Charles Duelfer, who headed the Iraq Survey Group, filed a final addendum in 2005 to his exhaustive report. He said his investigators found "sufficiently credible" evidence that material for weapons of mass destruction was shifted from Iraq to Syria.
"[The Iraq Survey Group] was unable to complete its investigation and is unable to rule out the possibility that [weapons of mass destruction were] evacuated to Syria before the war," he said.
"Whether Syria received military items from Iraq for safekeeping or other reasons has yet to be determined," Mr. Duelfer said. "There was evidence of a discussion of possible ... collaboration initiated by a Syrian security officer, and [the Iraq Survey Group] received information about movement of material out of Iraq, including the possibility that [weapons of mass destruction were] involved. In the judgment of the working group, these reports were sufficiently credible to merit further investigation."
He said all senior Iraqis then in custody denied knowledge of any weapons of mass destruction moving into Syria.
"Nevertheless," the inspector said, "given the insular and compartmented nature of the regime, [Iraq Survey Group] analysts believed there was enough evidence to merit further investigation."
Libya's new transitional government has set a precedent for allowing Western arms inspectors into the country.
The Organization for the Prohibition of Chemical Weapons, based at The Hague, is an independent group that monitors compliance with the Chemical Weapons Convention.

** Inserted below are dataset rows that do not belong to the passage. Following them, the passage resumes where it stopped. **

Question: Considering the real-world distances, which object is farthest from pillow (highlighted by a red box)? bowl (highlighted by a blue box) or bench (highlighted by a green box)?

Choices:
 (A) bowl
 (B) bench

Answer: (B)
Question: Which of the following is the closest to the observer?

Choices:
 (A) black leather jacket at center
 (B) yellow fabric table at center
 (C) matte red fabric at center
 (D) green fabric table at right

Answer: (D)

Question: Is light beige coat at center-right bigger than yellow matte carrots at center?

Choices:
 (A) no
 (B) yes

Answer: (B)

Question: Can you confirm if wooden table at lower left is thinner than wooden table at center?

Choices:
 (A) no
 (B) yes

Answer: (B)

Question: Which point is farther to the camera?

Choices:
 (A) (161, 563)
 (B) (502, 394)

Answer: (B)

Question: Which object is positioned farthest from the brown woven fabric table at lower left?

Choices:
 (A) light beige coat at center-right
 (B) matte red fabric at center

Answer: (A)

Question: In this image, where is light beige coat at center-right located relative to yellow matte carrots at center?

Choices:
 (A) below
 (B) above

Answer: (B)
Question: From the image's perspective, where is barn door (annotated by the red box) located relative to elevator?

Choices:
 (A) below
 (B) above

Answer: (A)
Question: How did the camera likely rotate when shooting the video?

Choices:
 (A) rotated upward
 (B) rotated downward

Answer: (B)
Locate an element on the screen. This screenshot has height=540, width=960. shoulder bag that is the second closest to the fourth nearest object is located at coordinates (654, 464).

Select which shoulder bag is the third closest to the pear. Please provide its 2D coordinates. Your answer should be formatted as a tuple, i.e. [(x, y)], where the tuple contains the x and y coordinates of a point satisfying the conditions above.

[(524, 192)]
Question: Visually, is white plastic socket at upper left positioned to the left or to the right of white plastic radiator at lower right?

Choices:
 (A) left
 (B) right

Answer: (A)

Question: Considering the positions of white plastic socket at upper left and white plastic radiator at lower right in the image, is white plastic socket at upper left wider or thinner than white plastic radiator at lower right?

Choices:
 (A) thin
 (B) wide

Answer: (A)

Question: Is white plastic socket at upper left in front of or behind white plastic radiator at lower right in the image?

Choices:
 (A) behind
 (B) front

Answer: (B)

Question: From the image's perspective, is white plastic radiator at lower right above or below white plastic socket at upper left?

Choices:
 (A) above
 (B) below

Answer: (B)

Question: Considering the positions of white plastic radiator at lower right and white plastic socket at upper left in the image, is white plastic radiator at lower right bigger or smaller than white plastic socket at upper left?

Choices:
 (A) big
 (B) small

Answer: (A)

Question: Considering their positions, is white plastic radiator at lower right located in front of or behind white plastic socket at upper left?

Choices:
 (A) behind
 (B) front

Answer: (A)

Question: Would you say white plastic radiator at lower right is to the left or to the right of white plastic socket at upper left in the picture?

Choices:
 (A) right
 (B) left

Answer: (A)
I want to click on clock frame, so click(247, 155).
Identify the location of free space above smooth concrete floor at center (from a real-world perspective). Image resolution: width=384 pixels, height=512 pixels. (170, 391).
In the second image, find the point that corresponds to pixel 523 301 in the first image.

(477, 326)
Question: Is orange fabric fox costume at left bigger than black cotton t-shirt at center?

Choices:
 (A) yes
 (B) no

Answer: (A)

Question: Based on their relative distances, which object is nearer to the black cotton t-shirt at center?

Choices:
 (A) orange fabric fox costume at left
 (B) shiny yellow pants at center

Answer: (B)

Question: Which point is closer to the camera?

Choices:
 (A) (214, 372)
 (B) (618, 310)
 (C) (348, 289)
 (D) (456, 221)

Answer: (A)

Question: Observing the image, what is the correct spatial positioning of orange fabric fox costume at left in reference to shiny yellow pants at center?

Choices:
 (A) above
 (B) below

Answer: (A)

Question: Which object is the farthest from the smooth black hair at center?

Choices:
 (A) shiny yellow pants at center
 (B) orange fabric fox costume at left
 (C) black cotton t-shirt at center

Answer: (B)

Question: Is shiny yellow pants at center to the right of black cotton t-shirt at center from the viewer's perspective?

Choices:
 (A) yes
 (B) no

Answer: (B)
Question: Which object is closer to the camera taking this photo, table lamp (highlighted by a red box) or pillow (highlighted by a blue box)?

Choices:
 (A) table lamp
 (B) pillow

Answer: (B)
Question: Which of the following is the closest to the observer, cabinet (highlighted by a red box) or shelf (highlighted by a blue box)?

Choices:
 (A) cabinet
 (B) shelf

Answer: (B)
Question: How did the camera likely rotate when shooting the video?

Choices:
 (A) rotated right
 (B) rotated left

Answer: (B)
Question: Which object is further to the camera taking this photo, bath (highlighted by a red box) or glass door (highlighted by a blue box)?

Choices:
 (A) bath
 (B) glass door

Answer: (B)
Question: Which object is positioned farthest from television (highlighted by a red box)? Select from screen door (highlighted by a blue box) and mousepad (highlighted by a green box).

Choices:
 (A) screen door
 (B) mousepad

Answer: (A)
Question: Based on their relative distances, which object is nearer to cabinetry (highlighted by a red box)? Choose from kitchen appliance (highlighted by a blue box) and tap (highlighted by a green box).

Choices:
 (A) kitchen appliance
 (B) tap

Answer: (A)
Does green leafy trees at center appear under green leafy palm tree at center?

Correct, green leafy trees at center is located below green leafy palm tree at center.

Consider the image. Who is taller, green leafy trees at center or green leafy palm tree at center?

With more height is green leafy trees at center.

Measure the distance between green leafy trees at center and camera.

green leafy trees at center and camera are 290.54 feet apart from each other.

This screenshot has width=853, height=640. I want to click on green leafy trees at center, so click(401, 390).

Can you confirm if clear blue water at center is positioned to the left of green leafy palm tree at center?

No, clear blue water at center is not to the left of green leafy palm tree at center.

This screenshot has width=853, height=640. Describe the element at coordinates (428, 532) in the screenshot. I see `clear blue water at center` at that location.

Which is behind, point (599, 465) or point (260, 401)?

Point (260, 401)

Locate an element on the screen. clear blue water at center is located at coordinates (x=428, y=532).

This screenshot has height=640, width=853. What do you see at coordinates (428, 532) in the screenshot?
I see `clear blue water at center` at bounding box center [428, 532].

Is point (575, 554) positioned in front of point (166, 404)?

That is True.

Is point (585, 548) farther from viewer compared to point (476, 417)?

It filed its most recent report on Libya on Friday, saying all of Libya's newly declared quantities of sulfur mustard and related chemicals are stored at the Ruwagha depot in southwestern Libya and are to be destroyed by April.
The same scenario could play out in a post-Assad Syria, along with detective work to determine, once and for all, whether any weapons components came from Iraq in 2003.
Michael Luhan, a spokesman for the Organization for the Prohibition of Chemical Weapons, told The Times that inspectors could enter Syria "only if the new regime joins the Chemical Weapons Convention, thereby making Syria an OPCW member state and legally subject to our verification measures."